Loma Linda Medical Staff Recognized
for Helping Deputy Injured in Shootout
(Posted September 11, 2013)
BY BRIANA PASTORINO
, media relations specialist, Loma Linda University Medical Center, reporting from San Bernardino, California
he sensational case of a former Los Angeles Police Department officer whose grudge over being fired led to three murders and a six-day manhunt had another human impact: suspect Christopher Dorner, who died in a February 12 confrontation with law enforcement, shot and wounded San Bernardino County sheriff’s deputy Alex Collins, whose partner, Michael Crain, was killed in the encounter.
Now, nearly six months after the tragedy, Collins and his wife, Lila, recognized a team of physicians and nurses from Loma Linda University Medical Center during the captain’s meeting at the Sheriff’s Department on Wednesday, August 7, 2013. Sheriff John McMahon, along with the department’s captains, sergeants, lieutenants, and a handful of deputies, as well as Deputy Collins’ family, filled the conference room.
“Everyone in this packed room has affected me in my recovery in some way,” Collins said, flaunting his full uniform for one of the first times since the deadly shootout that occurred in Big Bear. “I can never repay everyone for all that was done for me, and these awards are just a small token of my appreciation.”
Collins appeared physically unaffected by the wounds that had impaired him. He attributes his recovery to the skilled team of physicians and nurses who immediately took action.
LIFESAVING WORK: Deputy Alex Collins and his wife, Lila, shared a special moment with his clinical care team from LLUMC during the captain’s meeting at San Bernardino County Sheriff’s Department on Wednesday, August 7. From left to right: Dr. Alan Herford, Michael May, Dr. Lorra Sharp, Deputy Alex Collins, Lila Collins, Connie Cunningham, Dr. Saif Zaman, and Sheriff John McMahon. [PHOTO: LLUMC]
Dr. Lorra Sharp, an orthopedic trauma surgeon, treated injuries that affected Collins’ left leg. “Dr. Sharp put my family at ease when I was first brought in,” Collins said. “She took this personally, and I am walking because of her.”
Dr. Saif Zaman, an orthopedic surgery resident, monitored Collins’ leg injury during his stay at the hospital. “My wife must have asked him a thousand questions, and he did his best to answer every single one,” Collins said.

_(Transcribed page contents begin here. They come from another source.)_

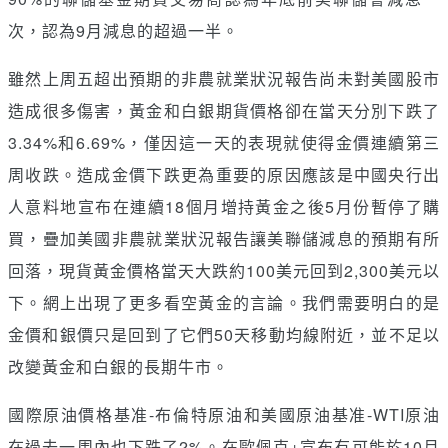
次，認為9月減息的超過一半。
雖然上周五超出預期的非農就業狀況報告尚未對美國股市
造成很多傷害，黃金和白銀期貨價格卻在當天分別下跌了
3.34%和6.69%，僅因這一天的表現就使得金價連續第三
周收跌。造成金價下跌更為重要的原因應該是中國央行出
人意料地宣布在連續18個月增持黃金之後5月份暫停了購
買，疊加美國非農就業狀況報告讓美聯儲減息的預期有所
回落，現貨黃金價格當天大跌約100美元回到2,300美元以
下。網上出現了更多看空黃金的言論。我們需要明白的是
金價和銀價只是回到了它們50天移動均線附近，並不足以
改變黃金和白銀的長期牛市。
國際原油價格基准-布倫特原油和美國原油基准-WTI原油
在過去一周內也下跌了2%。在歐佩克+宣布有可能於10月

During the shootout with Dorner, Collins suffered a gunshot wound to the right side of his face. Although serious at the time, Collins made light of the injury, saying, “Thanks to Dr. Herford, I think I look better now than before I got shot.” He was referring to Dr. Alan Herford, the oral and maxillofacial surgeon who gave Collins the ability to smile again. “Thank you so much for the awesome work you and your team have done,” Collins said.
A special thank-you was given to Connie Cunningham, executive director of LLUMC Emergency Department, and Michael May, adult trauma coordinator for LLUMC. “Connie and Michael were some of the first people I encountered at the hospital, and I still talk to them on a regular basis,” Lila Collins said. “Connie set me up with everything I needed at the hospital, including a crib for our son.” Benjamin Collins was just 3 weeks old at the time of the incident. “Connie even came and did a walk-through at our house and helped prepare us for Alex’s homecoming,” she added.
“We hope and pray that our paths never cross with the brave men and women of law enforcement [in this manner],” Cunningham said after the event. “But if they do, we will always be there and give nothing but the best care we can provide. Alex was out there serving and protecting us when he got injured, and it is our job to get him back in his uniform so he can continue to do his job. He is a true hero, and it was an honor to be part of his care and recovery.”
Collins, who is expected to return to work in September, and his wife extended their gratitude to everyone at LLUMC who had—and continue to have—a hand in his recovery. “There are countless nurses and hospital staff that went above and beyond their call of duty to make our experience what it was and what it continues to be. We are forever grateful to each and every one of you, and you will always hold a special place in our hearts,” he said.